Berdasarkan hasil investigasi sejumlah awak media di lapangan, ditemukan indikasi kuat adanya penyalahgunaan distribusi solar subsidi yang diduga telah berlangsung cukup lama. Bahkan, praktik ini disebut dilakukan secara terang-terangan tanpa adanya tindakan tegas dari Aparat Penegak Hukum (APH).

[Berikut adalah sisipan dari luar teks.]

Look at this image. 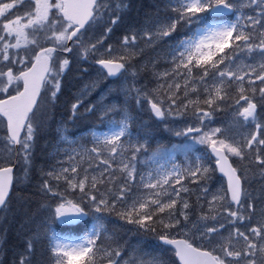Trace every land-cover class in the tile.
I'll return each instance as SVG.
<instances>
[{"label": "snow or ice", "instance_id": "obj_1", "mask_svg": "<svg viewBox=\"0 0 264 264\" xmlns=\"http://www.w3.org/2000/svg\"><path fill=\"white\" fill-rule=\"evenodd\" d=\"M127 8L0 0V212L27 204L21 179L41 198L13 264H264V0H159L117 36ZM74 64L94 76L72 117L100 123L87 143L62 129L55 162L32 177L40 102L56 103ZM225 104L232 120L214 126ZM133 109L182 124L168 128L180 143L150 149Z\"/></svg>", "mask_w": 264, "mask_h": 264}, {"label": "trees", "instance_id": "obj_2", "mask_svg": "<svg viewBox=\"0 0 264 264\" xmlns=\"http://www.w3.org/2000/svg\"><path fill=\"white\" fill-rule=\"evenodd\" d=\"M158 2L159 0H129V3H127V11L124 13L125 24L120 26L116 35H121L123 28L126 27L127 21L141 19L144 17L145 13L154 12V5L158 4ZM149 86H152L150 82ZM74 98L75 95L73 89L69 91L64 89L63 94L59 96L58 100L45 118H36V120H41L44 123V128L40 136L37 138L32 156L33 167L30 169L32 177H35L36 170L39 167H47L54 163L52 154L55 148L58 145L60 147L63 146L60 145L59 127L66 123L69 125H76L75 127L79 126L81 131H85L86 124L91 121L92 117H97L94 114L85 113L84 108H80L79 113L81 114V112H83V114L80 115L79 119H74L70 111L71 103L75 102ZM225 105H222L221 107ZM133 113H135V116L137 117L133 125L134 128L149 134V148H155L157 145L171 146L176 142L177 138L168 131V128H172L171 122L166 127L164 124L155 121V119H153L146 111H136L133 109ZM231 120L232 117L229 118V121ZM18 177H20V169ZM253 188H256L257 191L260 189L258 181L254 183ZM15 191L18 196L23 195L24 197H30V199L27 201V204H23L20 200L14 197L11 203V210L7 213L3 212L0 216V231H3L4 233L3 237L0 238V244H2L4 248V251L1 252L2 257L0 258V261H3V264H13V252L19 248L22 239V224L25 219V212L38 213L40 207L41 198L34 195L32 184L28 181H20L17 184ZM122 238L124 240H129L131 243L136 242V237L131 236L130 234L122 233ZM151 250L153 251V249ZM151 250L148 249V251ZM42 253H44L43 243L37 245V256L39 257ZM170 255L171 254H169V256Z\"/></svg>", "mask_w": 264, "mask_h": 264}, {"label": "rangeland", "instance_id": "obj_3", "mask_svg": "<svg viewBox=\"0 0 264 264\" xmlns=\"http://www.w3.org/2000/svg\"><path fill=\"white\" fill-rule=\"evenodd\" d=\"M117 2H119V0H117ZM124 2L127 4V3H128V0H124ZM249 14H250V13H249ZM152 55H153V54H152L151 52H147V53L145 54V57L152 56ZM243 62H245V63H249V62H251V61L245 59V60H243ZM82 67L86 68V67H88V65H87V64H84V65L74 64V65L72 66L71 71L67 72L66 77H68V76H69L71 73H73V72H77L78 69H80V68H82ZM160 67H161V69H163V68L166 67V66L162 64ZM93 76H94V74H89V75L82 74V77H83L84 79H86V80L84 81V83H85L86 81H88L89 79L93 78ZM257 83H258V82H257ZM74 84H75L74 79H73V78H70L66 90H67V91L71 90ZM82 85H83V84H82ZM97 99H98V95H97L95 101H96ZM229 104H231V103H229ZM229 104H227V105L221 107L222 110L217 111V112L214 114V116H215V120H216V122H217L216 125H214V126H219V125H221V124H226V123L230 122V121H229V118H230V117H233L234 109H233V107H230ZM225 120H226V121H225ZM99 123H100L99 120H96V123H93L92 126L95 127V126L99 125ZM0 125L2 126V129L0 130V135H1V137H2V136L5 135V134H4V130H3V125H2V124H0ZM172 125H173V127H183L182 124H172ZM70 126H71V128H70L69 126H67V128H66V129H67V134H68L70 137H72V138H81L82 141L85 142V143H87V142L90 140L89 132L81 133V131H79L78 129H74V128H72L74 125H70ZM93 127H92V128H93ZM69 133H71V134H69ZM178 143H180V140H178L177 143H174V144H178ZM172 145H173V144H172ZM63 147H64V146H63ZM57 158L62 159L63 157H57ZM13 159H14V157H13ZM54 162H55V161H54ZM161 162L163 163L164 161H161ZM177 162H178V163H184V159H183V155H182V154H177ZM39 168H40V167H39ZM39 168H38V169H39ZM20 173H21L20 177L22 178V177L24 176V173H23V170H22L21 168H20ZM217 178H218V177H215V176H214V180L217 179ZM21 181L24 182L25 180L21 179ZM253 186H254V183H253L252 187H253ZM255 189H256V188H255ZM256 190H257V189H256ZM0 257H1V254H0Z\"/></svg>", "mask_w": 264, "mask_h": 264}, {"label": "flooded vegetation", "instance_id": "obj_4", "mask_svg": "<svg viewBox=\"0 0 264 264\" xmlns=\"http://www.w3.org/2000/svg\"><path fill=\"white\" fill-rule=\"evenodd\" d=\"M20 11H21V13H22V12H23V9H21Z\"/></svg>", "mask_w": 264, "mask_h": 264}, {"label": "bare ground", "instance_id": "obj_5", "mask_svg": "<svg viewBox=\"0 0 264 264\" xmlns=\"http://www.w3.org/2000/svg\"><path fill=\"white\" fill-rule=\"evenodd\" d=\"M156 121V120H155ZM151 250V249H150ZM152 251V250H151Z\"/></svg>", "mask_w": 264, "mask_h": 264}]
</instances>
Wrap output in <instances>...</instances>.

Sejumlah sumber menyebutkan bahwa bukti-bukti terkait aktivitas tersebut telah dikantongi, termasuk dugaan alur distribusi dan pihak-pihak yang terlibat. Namun hingga kini, belum terlihat adanya langkah konkret dari pihak berwenang untuk menindaklanjuti temuan tersebut.
“Bukti di lapangan sudah sangat jelas, tapi belum ada tindakan. Ini menimbulkan tanda tanya besar di masyarakat,” ujar salah satu sumber yang enggan disebutkan namanya.
Kondisi ini memunculkan dugaan adanya pihak-pihak tertentu yang melindungi aktivitas ilegal tersebut, sehingga pelaku terkesan kebal hukum. Masyarakat pun mulai mempertanyakan komitmen aparat dalam menegakkan aturan, khususnya terkait distribusi BBM subsidi yang seharusnya diperuntukkan bagi masyarakat yang berhak.
Praktik penyalahgunaan BBM subsidi sendiri jelas melanggar peraturan perundang-undangan yang berlaku dan berpotensi merugikan negara serta masyarakat luas.
Hingga berita ini diturunkan, pihak terkait belum memberikan keterangan resmi. Awak media masih berupaya melakukan konfirmasi kepada aparat penegak hukum setempat guna mendapatkan penjelasan lebih lanjut.
Masyarakat berharap agar aparat penegak hukum dapat segera turun tangan dan menindak tegas siapapun yang terbukti terlibat, tanpa pandang bulu.